## Extrait d'entretien
EM: Tout à fait. Le concept qu'Isabelle Stengers voulait présenter, au lieu, est le concept de mésopolitique. Donc, l'émergence dans et par le milieu. C'est un concept intéressant, je crois.

ML: Mésopolitique, tu peux m'expliquer ce que c'est ?

EM: Pour elle, le mésopolitique, c'est ce qui émerge dans l'engendrement d'un nœud qui va créer un nouveau milieu politique - une instauration, comme dirait Souriau. Le politique devient évènement à travers un « faire œuvre » du milieu qui crée de nouveaux réseaux de potentiels qui font en sorte que de nouvelles expressions soient créées.

## Vos consignes
Modifiez le passage de l'entretien qui commence à « EM: Tout à fait. » et se termine à « que c'est ? » en y remplaçant « intéressant » par « stimulant ». Basez-vous uniquement sur l'entretien.

## Documents sources

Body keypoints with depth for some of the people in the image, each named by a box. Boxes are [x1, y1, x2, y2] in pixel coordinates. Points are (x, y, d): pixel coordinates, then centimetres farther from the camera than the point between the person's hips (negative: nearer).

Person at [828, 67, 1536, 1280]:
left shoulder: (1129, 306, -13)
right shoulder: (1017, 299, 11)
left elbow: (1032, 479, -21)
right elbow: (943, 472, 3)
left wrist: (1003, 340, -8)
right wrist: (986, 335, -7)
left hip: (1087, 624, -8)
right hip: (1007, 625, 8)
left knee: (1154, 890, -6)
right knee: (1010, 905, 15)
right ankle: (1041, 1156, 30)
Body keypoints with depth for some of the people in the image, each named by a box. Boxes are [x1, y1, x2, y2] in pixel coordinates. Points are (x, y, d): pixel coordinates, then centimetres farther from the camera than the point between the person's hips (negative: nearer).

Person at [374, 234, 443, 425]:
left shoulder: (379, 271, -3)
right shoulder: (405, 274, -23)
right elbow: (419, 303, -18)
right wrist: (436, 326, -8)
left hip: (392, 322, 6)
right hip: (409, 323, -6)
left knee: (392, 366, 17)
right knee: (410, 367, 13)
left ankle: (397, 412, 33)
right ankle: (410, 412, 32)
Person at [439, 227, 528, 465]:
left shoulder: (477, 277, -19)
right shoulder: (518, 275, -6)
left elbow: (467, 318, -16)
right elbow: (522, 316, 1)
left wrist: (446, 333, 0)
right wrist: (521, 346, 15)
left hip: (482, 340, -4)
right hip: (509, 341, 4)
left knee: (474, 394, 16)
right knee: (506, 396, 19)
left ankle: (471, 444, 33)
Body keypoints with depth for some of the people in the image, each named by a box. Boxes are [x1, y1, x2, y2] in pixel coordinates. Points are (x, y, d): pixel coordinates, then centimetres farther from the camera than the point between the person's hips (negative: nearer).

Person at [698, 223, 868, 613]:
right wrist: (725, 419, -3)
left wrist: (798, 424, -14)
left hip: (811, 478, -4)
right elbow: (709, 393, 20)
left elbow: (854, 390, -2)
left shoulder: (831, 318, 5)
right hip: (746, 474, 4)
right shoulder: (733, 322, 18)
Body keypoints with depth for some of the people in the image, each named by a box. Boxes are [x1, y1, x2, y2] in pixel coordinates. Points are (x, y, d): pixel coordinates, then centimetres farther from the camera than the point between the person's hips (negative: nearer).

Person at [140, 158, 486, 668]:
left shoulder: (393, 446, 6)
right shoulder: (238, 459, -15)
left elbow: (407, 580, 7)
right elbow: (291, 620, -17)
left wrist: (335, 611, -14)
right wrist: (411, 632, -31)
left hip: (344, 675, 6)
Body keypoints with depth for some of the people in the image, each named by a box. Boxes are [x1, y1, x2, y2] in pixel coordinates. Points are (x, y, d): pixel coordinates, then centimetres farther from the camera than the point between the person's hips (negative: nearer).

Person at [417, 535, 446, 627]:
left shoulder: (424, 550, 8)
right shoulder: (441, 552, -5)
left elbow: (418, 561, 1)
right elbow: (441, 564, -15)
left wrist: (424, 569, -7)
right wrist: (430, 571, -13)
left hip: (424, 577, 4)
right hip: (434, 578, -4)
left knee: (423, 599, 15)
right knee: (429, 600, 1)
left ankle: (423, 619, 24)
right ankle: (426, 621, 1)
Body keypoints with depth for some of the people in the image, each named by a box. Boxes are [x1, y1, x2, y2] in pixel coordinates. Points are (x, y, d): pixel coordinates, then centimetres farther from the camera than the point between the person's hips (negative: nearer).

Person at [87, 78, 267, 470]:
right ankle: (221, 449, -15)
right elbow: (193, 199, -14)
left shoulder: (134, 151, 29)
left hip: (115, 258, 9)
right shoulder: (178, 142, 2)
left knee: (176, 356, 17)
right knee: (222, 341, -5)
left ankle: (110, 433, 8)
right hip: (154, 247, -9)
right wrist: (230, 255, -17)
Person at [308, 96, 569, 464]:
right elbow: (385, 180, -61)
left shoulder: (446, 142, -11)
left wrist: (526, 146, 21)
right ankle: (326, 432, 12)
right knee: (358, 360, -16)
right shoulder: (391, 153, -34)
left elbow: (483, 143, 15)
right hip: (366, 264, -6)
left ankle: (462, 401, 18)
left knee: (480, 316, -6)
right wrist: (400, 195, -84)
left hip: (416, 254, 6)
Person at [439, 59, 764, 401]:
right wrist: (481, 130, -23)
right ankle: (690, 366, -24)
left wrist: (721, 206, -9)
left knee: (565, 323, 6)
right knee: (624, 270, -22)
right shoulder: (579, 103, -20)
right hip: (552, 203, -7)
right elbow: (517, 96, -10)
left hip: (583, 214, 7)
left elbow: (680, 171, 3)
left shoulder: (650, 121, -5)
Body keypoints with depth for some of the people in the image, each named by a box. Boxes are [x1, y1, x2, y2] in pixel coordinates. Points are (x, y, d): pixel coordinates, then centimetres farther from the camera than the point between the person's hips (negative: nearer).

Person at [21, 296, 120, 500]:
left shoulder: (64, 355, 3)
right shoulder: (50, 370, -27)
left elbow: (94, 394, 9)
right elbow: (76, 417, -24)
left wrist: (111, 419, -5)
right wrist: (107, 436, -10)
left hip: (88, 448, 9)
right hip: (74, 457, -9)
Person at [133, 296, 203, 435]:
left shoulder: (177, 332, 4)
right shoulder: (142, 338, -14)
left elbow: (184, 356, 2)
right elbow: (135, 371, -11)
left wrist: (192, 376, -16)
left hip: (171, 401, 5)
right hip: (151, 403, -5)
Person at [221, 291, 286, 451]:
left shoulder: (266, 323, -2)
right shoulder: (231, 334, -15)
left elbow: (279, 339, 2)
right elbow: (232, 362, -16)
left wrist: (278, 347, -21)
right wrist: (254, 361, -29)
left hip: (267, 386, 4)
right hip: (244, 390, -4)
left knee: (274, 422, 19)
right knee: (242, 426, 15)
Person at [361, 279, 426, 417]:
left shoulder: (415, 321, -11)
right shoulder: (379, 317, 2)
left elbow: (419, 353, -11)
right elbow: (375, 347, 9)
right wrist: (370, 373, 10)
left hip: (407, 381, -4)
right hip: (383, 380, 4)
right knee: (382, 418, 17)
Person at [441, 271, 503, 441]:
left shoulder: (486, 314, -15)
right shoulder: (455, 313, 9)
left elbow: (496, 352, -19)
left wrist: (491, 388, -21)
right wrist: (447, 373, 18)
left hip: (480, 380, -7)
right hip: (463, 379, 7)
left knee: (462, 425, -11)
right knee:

## Réponse de l'exercice
EM: Tout à fait. Le concept qu'Isabelle Stengers voulait présenter, au lieu, est le concept de mésopolitique. Donc, l'émergence dans et par le milieu. C'est un concept stimulant, je crois.

ML: Mésopolitique, tu peux m'expliquer ce que c'est ?